*Your task*: Would you copy all lines in the data that contain the word "associated"?

Saved data entries:

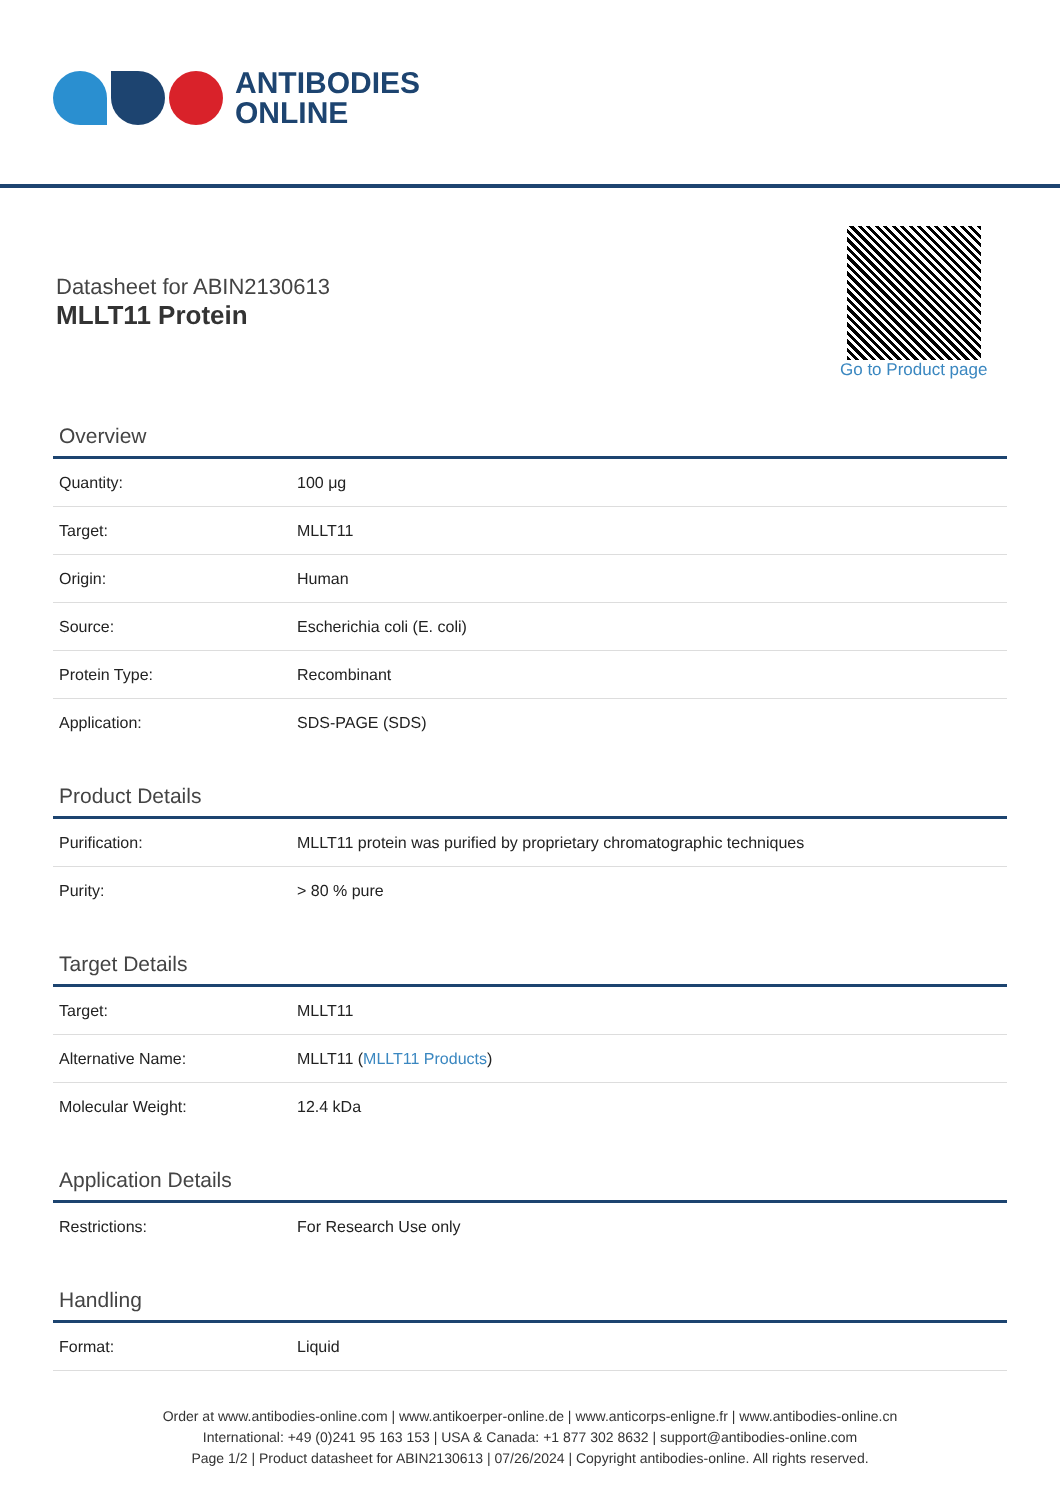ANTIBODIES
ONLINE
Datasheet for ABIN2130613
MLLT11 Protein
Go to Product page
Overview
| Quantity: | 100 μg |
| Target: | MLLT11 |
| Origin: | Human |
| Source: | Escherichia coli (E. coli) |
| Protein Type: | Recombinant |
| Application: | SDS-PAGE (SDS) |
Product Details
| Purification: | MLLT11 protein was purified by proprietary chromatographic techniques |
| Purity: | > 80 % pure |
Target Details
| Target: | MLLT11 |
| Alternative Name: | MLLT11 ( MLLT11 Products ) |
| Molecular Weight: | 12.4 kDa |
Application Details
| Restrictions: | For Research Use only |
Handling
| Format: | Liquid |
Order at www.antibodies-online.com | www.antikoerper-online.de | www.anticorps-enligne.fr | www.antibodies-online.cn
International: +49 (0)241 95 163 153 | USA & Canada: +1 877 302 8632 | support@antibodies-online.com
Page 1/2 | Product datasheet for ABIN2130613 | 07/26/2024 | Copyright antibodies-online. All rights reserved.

...

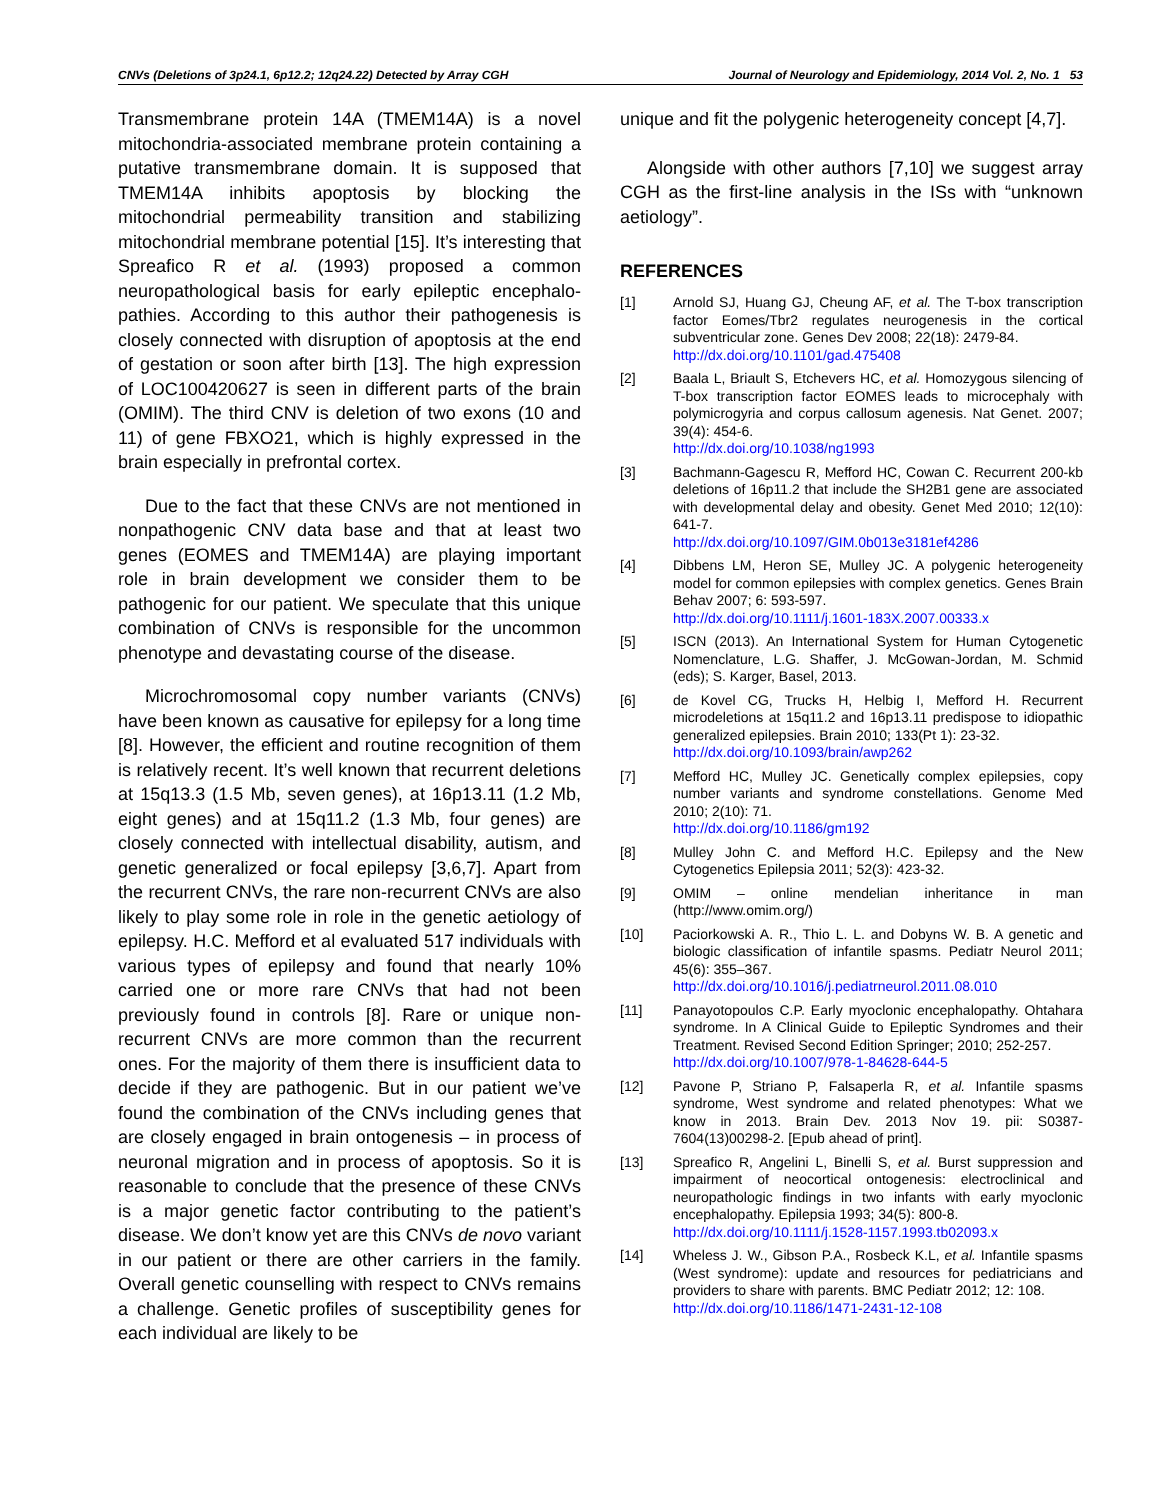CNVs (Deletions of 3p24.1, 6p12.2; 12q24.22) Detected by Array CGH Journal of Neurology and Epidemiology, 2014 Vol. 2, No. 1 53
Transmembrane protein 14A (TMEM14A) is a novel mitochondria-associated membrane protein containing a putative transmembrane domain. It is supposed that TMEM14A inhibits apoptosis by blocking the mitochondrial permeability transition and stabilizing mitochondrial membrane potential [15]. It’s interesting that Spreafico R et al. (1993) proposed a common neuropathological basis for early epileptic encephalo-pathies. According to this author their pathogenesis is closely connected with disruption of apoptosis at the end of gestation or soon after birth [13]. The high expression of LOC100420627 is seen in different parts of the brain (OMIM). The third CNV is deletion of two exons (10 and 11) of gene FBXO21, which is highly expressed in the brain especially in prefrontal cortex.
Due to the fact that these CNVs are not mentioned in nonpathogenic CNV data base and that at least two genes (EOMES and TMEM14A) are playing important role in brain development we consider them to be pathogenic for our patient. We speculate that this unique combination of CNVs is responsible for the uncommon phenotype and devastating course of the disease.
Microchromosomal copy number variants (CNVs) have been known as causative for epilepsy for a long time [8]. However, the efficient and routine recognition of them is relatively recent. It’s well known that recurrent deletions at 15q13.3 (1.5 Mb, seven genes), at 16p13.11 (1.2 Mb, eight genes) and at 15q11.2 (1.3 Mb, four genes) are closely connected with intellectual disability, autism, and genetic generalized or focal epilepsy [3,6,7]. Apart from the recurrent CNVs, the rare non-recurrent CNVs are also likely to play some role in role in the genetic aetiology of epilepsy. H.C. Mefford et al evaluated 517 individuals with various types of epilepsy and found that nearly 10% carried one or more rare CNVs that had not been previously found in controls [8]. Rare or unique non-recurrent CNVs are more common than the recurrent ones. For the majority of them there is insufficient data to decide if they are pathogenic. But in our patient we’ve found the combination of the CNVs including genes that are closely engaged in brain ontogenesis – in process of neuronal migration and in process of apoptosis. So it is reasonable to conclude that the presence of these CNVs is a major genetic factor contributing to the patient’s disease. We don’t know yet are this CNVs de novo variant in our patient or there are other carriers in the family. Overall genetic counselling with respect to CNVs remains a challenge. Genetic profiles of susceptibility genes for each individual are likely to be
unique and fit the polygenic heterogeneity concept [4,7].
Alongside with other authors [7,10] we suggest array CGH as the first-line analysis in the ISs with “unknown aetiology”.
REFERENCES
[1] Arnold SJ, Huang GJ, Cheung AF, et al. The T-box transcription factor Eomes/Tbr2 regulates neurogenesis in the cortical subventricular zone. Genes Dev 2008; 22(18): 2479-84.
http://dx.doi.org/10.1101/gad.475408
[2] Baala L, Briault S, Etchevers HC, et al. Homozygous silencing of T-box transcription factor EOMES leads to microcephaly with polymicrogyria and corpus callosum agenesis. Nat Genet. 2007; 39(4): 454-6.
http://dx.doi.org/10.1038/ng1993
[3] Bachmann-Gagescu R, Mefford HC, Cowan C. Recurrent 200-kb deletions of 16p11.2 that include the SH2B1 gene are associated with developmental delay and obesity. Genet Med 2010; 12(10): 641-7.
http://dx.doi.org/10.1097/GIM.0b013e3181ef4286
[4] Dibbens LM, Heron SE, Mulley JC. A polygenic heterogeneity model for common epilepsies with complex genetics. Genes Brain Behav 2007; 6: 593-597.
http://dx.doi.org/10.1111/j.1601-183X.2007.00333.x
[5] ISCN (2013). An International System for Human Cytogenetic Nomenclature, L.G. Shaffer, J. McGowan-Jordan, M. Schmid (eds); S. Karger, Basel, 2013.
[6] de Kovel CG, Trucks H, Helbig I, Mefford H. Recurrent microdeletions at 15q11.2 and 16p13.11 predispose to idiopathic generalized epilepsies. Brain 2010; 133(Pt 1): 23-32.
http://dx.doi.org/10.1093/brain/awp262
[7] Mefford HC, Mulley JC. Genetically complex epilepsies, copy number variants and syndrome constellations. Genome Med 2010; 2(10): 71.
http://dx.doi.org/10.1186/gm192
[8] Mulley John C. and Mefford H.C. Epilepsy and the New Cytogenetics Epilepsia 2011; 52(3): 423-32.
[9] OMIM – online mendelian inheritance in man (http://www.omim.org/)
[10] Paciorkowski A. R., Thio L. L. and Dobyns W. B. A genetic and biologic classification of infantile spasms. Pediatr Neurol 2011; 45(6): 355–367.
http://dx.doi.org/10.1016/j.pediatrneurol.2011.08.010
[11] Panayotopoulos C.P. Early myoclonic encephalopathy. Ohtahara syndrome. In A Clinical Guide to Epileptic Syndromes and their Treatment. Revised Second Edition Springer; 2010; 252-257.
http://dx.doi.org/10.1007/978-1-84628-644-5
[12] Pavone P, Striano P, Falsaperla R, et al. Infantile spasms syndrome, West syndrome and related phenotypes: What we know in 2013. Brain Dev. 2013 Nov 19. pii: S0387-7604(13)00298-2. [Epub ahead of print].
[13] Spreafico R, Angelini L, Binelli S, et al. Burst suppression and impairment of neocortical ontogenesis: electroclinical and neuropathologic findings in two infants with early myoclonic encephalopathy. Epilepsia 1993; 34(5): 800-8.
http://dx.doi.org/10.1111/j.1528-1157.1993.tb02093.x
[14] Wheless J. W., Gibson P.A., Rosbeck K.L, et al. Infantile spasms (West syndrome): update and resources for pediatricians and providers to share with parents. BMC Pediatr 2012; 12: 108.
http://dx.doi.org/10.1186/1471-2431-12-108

==

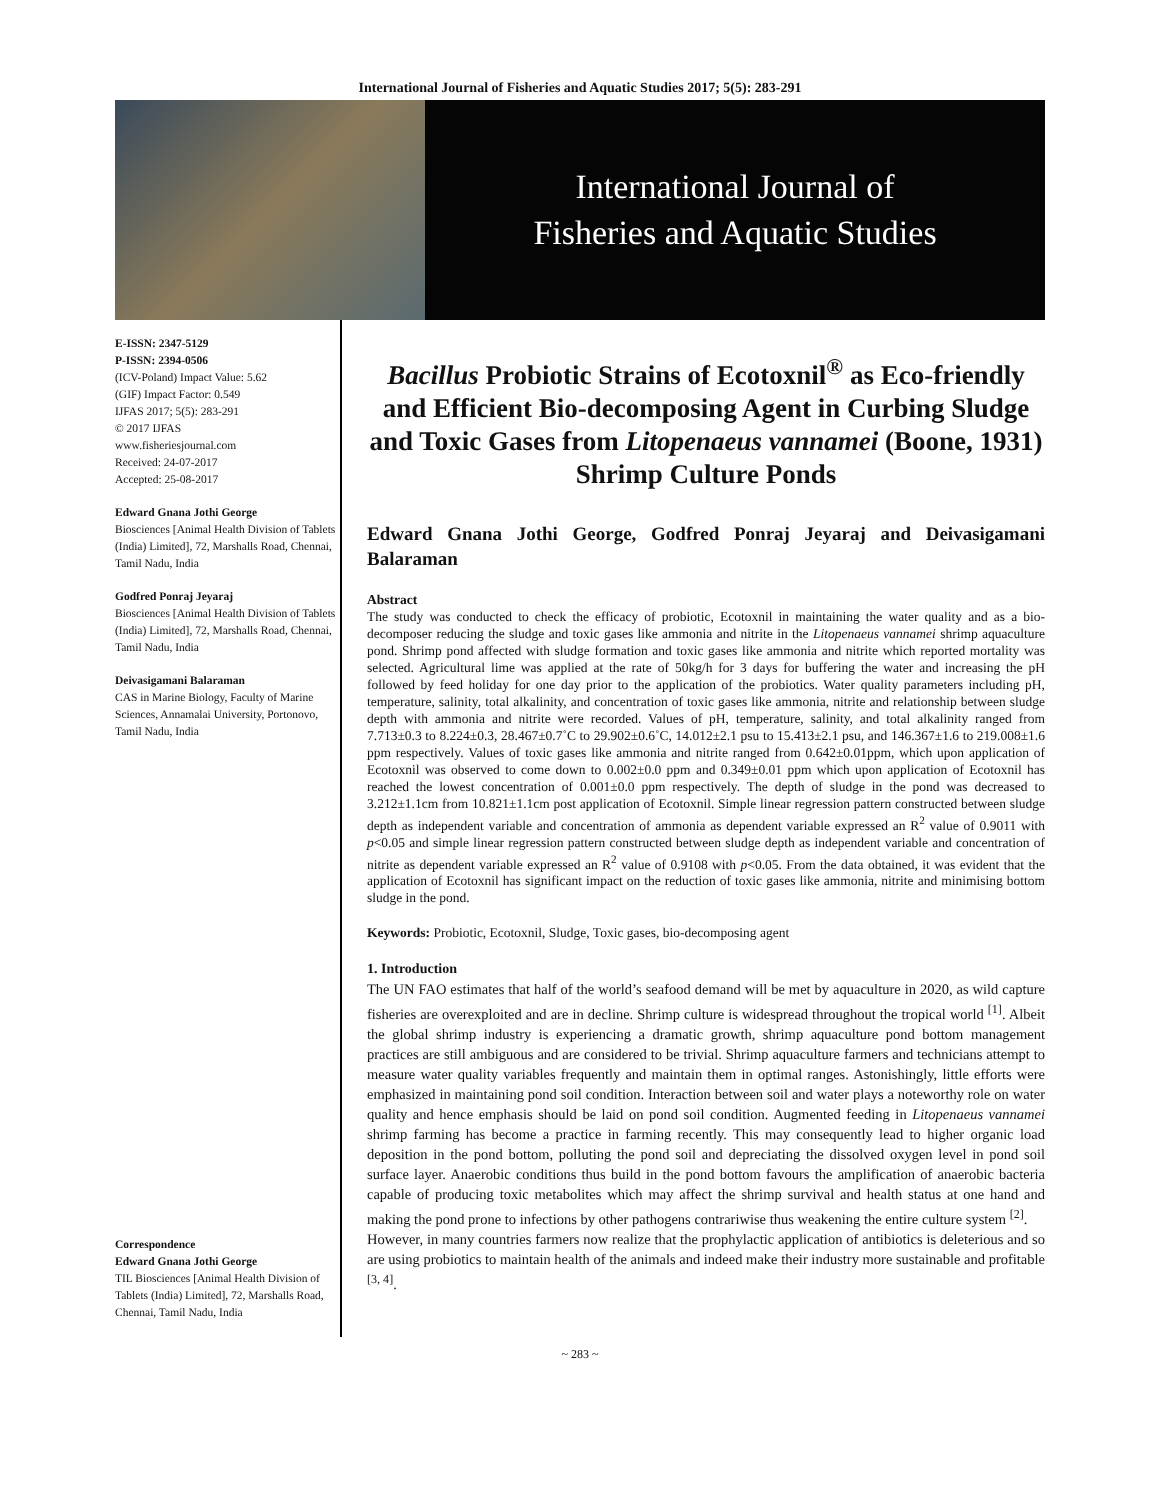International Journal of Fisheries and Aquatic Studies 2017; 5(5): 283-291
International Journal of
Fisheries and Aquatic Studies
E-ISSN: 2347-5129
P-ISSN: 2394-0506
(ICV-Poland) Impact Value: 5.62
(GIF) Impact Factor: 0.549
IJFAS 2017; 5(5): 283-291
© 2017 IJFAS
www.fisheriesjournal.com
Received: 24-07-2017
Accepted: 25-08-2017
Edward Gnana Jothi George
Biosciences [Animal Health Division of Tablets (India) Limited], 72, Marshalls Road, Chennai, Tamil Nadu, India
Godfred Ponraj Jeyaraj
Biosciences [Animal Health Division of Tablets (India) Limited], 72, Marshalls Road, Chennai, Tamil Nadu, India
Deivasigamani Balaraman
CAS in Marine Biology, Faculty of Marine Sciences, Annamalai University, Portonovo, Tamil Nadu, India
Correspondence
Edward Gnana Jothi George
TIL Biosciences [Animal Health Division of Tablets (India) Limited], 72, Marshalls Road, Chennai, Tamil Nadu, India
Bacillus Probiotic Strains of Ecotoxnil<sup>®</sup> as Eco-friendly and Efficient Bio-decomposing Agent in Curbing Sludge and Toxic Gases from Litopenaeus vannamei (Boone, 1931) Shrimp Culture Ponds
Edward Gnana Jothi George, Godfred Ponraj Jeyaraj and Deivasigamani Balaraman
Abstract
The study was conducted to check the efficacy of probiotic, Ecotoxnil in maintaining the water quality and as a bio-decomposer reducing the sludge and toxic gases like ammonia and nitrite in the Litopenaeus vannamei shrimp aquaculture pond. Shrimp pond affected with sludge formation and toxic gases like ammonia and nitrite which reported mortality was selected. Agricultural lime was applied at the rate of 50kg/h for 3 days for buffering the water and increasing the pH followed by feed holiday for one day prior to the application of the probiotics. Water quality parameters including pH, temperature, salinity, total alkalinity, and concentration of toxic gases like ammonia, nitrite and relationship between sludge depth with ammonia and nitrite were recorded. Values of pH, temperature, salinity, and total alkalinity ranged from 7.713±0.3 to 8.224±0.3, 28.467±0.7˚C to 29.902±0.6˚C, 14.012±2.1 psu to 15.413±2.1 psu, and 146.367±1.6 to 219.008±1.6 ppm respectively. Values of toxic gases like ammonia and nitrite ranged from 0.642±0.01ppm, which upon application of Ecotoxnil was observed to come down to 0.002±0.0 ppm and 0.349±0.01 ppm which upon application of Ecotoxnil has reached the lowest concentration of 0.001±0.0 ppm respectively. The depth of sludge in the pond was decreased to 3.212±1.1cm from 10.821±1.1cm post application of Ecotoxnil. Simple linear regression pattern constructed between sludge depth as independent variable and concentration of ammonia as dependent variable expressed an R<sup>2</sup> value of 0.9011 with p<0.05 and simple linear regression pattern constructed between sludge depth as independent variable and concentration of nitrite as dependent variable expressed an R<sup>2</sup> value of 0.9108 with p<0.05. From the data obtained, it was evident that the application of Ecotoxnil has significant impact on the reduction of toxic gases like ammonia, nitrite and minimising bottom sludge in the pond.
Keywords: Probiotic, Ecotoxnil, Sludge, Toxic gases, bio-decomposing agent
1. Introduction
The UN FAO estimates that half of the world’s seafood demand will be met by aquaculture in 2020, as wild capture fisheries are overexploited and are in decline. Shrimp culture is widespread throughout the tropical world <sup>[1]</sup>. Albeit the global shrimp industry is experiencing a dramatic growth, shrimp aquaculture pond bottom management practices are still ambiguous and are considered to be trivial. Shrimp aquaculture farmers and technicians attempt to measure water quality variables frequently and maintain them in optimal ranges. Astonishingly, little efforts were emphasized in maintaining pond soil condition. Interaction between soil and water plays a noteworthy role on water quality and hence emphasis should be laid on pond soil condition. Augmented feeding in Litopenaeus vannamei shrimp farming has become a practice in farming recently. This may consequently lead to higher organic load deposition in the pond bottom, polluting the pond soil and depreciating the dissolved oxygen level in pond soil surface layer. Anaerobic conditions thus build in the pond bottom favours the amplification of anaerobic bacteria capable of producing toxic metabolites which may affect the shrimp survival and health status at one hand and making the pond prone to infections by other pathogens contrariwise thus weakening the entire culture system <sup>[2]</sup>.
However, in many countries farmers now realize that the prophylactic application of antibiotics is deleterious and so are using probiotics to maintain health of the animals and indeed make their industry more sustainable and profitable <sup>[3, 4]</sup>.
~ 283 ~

*Solution to this task*:
Transmembrane protein 14A (TMEM14A) is a novel mitochondria-associated membrane protein containing a putative transmembrane domain. It is supposed that TMEM14A inhibits apoptosis by blocking the mitochondrial permeability transition and stabilizing mitochondrial membrane potential [15]. It’s interesting that Spreafico R et al. (1993) proposed a common neuropathological basis for early epileptic encephalo-pathies. According to this author their pathogenesis is closely connected with disruption of apoptosis at the end of gestation or soon after birth [13]. The high expression of LOC100420627 is seen in different parts of the brain (OMIM). The third CNV is deletion of two exons (10 and 11) of gene FBXO21, which is highly expressed in the brain especially in prefrontal cortex.
[3] Bachmann-Gagescu R, Mefford HC, Cowan C. Recurrent 200-kb deletions of 16p11.2 that include the SH2B1 gene are associated with developmental delay and obesity. Genet Med 2010; 12(10): 641-7.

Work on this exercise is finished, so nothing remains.